De acordo com o Ministério Público Federal (MPF), o dono da indústria e seu gerente teriam falsificado dados, trocando os lotes de leite que iriam para a fiscalização e para o consumo; e teriam também pagado uma “mensalidade” de cerca de R$ 1.500,00 para o agente fiscalizador do MAPA. Por sua vez, o agente foi acusado de receber propina para deixar de praticar atos de ofício, burlando a fiscalização, sua e de seus colegas. Para o MPF, os acusados teriam cometido crime contra as relações de consumo, “ensejando a internação, trânsito e consumo de produto alimentício imune à certificação sanitária e/ou nocivo à saúde humana”.

As defesas alegaram , individualmente, a inocência de todos os réus, a ausência de justa causa e a nulidade do processo. A defesa do agente público negou a existência de pagamentos indevidos, enquanto a defesa dos agentes privados alegou tratar-se de “reembolso de despesas com transporte e por horas extras trabalhadas”. Também afirmaram que os termos “varredura” e “leite velho”, utilizados na acusação, referiam-se, respectivamente, às análises internas e a “leite próximo do vencimento”, e não a leite em pó varrido do chão e nem leite vencido.

Ao analisar os autos, a juíza Maria Angélica Carrard Benites pontuou que, apesar de os termos “varredura” e “leite velho” terem aparecido diversas vezes de forma suspeita nas evidências acostadas, não foi realizada perícia na época, o que levou à absolvição dos réus quanto à acusação de crime contra as relações de consumo.
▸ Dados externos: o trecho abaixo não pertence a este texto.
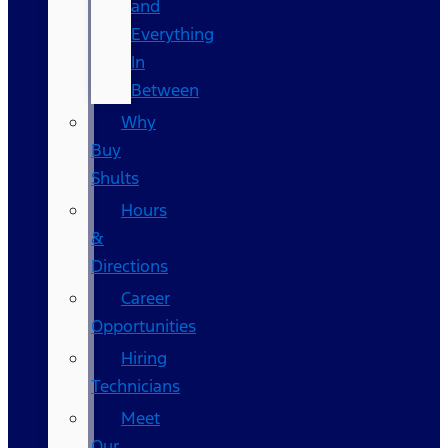
and
Everything
In
Between
Why
Buy
Shults
Hours
&
Directions
Career
Opportunities
Hiring
Technicians
Meet
Our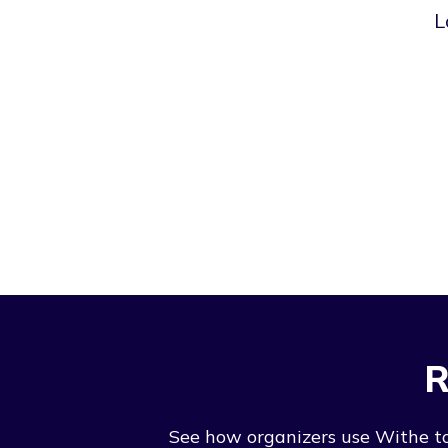
L
R
See how organizers use Withe to 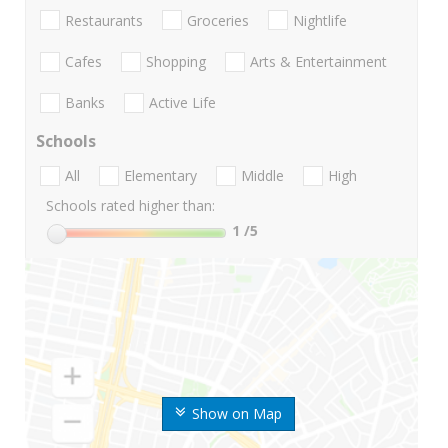
Restaurants
Groceries
Nightlife
Cafes
Shopping
Arts & Entertainment
Banks
Active Life
Schools
All
Elementary
Middle
High
Schools rated higher than:
1
/5
Show on Map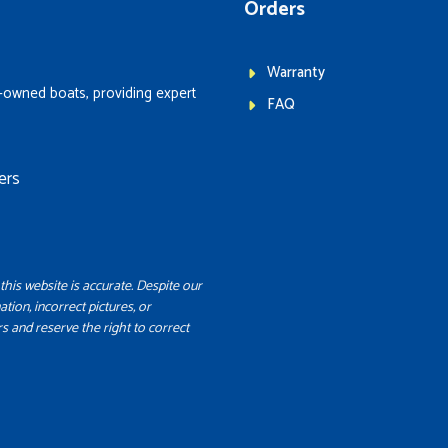
Orders
Warranty
-owned boats, providing expert
FAQ
ers
this website is accurate. Despite our
ation, incorrect pictures, or
s and reserve the right to correct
Além disso, os lotes de leite em pó foram posteriormente liberados pelo MAPA. “Apesar dos indícios do cometimento de crime contra as relações de consumo, porquanto a empresa negociava leite velho e varredura de leite em valores praticados abaixo do mercado de soro de leite e leite em pó, os lotes apreendidos foram posteriormente liberados para a comercialização”, comentou a magistrada.

Por outro lado, quanto às acusações de corrupção e inserção de dados falsos, a juíza considerou que haveria evidências mais que suficientes para ensejar a condenação dos réus.

Foram analisados recibos, comprovantes e extratos bancários que comprovariam a existência de um “caixinha”, destinado a “compensar despesas” de agentes de fiscalização, bem como depoimentos que confirmariam que seria prática comum a retribuição da empresa para agentes do MAPA para evitar empecilhos para a indústria.

No entendimento da magistrada, do conjunto probatório consistente, “ressai evidente a corrupção passiva do agente, que embora ostentasse a condição de servidor público da inspeção federal, atuava praticamente como funcionário da empresa”. A seu turno, os outros dois acusados teriam incorrido no crime de corrupção ativa, alcançando valores mensais ” mascarados de ressarcimentos de despesas, a fim de burlar o sistema de fiscalização sanitária e agilizar a internalização da mercadoria importada no país, sem passar pelo controle de qualidade”.

Quanto ao crime de falsificação ideológica, também com fundamento em depoimentos e documentos apreendidos, Maria Angélica concluiu que houve alteração da verdade, na medida em que Solicitações Oficiais de Análises (SOAs) teriam sido preenchidas com informações falsas pela empresa, com carimbo e assinatura do agente fiscal do MAPA, a fim de facilitar a comercialização do leite em pó importado do Uruguai, sem que essa mercadoria tivesse sido internacionalizada no território nacional.

A magistrada julgou a ação parcialmente procedente, absolvendo os réus da acusação de crime contra as relações de consumo, e condenando-os pelos crimes de corrupção (passiva e ativa, respectivamente) e falsidade ideológica, sendo condenados a penas de cinco anos a cinco anos e 10 meses de reclusão, mais multa.

Os réus poderão apelar em liberdade ao TRF4.